Archeologist and folklore expert Nate Murdock has discovered ancient stone carvings that will either revolutionize thinking in his field or get him laughed out of it entirely, and he’s hired world-renowned photographer Alex Martin to document his find and bolster his claim. When the alluring Alexandra Martin, not Alex, shows up for the job, Nate’s not sure whether to send her packing or take her into his arms.
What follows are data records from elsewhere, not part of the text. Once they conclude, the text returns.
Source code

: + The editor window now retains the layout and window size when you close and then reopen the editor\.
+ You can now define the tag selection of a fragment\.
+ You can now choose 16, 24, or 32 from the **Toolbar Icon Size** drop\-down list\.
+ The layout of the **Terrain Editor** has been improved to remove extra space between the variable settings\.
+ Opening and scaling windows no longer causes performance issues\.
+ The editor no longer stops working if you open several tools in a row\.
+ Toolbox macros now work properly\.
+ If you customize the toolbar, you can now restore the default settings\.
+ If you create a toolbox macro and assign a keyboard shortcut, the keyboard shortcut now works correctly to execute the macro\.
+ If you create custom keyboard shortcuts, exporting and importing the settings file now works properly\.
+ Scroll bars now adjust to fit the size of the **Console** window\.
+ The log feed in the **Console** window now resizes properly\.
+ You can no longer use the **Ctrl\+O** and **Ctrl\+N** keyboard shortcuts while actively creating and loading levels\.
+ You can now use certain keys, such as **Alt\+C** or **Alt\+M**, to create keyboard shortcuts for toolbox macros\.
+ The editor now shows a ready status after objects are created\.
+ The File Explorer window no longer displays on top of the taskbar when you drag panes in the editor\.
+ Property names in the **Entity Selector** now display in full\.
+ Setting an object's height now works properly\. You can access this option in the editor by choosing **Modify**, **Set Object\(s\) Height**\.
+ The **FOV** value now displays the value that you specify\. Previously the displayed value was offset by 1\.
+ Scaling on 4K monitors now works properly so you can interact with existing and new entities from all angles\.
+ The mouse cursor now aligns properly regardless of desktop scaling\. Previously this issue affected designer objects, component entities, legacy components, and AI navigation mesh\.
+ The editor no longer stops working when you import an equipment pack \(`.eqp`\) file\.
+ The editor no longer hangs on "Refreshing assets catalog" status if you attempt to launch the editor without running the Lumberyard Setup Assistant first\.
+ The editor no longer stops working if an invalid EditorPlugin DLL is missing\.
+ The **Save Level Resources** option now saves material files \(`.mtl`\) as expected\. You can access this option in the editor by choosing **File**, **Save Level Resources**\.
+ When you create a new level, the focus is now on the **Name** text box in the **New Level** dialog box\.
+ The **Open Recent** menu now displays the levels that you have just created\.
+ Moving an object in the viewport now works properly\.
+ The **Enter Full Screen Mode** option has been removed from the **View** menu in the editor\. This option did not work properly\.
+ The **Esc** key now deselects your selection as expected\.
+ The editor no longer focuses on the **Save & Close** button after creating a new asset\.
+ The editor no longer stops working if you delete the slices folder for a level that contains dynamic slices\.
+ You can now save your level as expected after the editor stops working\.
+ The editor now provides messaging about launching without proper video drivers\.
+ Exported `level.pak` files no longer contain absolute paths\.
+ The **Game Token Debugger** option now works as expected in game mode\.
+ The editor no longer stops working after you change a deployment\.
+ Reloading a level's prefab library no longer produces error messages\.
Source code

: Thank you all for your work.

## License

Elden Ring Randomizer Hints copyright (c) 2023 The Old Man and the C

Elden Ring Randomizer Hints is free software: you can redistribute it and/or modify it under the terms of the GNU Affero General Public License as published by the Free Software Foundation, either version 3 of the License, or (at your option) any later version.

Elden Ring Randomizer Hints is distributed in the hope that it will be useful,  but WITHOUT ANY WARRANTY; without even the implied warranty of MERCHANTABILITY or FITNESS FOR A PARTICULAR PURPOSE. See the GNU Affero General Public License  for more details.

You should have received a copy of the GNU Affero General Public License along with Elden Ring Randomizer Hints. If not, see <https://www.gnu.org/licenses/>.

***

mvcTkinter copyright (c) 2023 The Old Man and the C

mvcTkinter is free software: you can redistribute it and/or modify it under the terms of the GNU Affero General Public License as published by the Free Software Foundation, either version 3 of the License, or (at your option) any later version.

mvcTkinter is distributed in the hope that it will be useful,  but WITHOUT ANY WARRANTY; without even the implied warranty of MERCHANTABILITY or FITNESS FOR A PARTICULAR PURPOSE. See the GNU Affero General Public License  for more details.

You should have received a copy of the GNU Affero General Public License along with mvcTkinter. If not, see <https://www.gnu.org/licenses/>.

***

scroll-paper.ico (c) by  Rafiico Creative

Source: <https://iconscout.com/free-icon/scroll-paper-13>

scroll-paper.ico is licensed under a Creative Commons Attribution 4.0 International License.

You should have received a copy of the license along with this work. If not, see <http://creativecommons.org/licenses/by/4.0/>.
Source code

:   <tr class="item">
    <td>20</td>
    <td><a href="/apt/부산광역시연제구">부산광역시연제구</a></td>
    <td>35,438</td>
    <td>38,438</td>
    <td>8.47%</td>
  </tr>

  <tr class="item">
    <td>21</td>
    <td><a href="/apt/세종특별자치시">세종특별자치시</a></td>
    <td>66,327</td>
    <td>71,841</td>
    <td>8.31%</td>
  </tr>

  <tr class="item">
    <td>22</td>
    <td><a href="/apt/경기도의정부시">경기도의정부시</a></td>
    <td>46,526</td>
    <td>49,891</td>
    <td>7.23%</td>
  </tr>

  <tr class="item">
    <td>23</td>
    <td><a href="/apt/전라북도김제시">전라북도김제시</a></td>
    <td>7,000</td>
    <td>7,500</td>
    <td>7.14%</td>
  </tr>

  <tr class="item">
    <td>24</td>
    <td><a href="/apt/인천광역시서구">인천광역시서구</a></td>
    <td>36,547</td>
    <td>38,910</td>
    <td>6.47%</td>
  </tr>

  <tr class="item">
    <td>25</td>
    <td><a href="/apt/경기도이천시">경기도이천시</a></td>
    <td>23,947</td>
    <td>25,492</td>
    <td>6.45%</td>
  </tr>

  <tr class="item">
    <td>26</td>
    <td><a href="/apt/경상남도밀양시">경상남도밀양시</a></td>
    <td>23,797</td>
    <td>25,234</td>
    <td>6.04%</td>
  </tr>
Alexandra Martin, the daughter of the famed photographer and just as talented with a camera, is a dark-haired and dark-eyed beauty. Years ago her father built his reputation on photographs he’d stolen from her, and she’s out to prove once and for all that she’s the real deal. When the opportunity to work with the celebrated and ruggedly handsome Nate Murdock falls into her lap, she jumps at the chance—whether he likes it or not. As tempers flare and accusations fly, the two dig in for a battle of wills and an uneasy truce at their remote mountainside camp. But when drug smugglers trap them in a cave and leave them to die, Nate and Alexandra realize they must trust each other—and the fiery passion growing between them—and surrender to a mysterious force as it guides them through a perilous escape and the acceptance of a powerful love as primal and compelling as the mountain itself.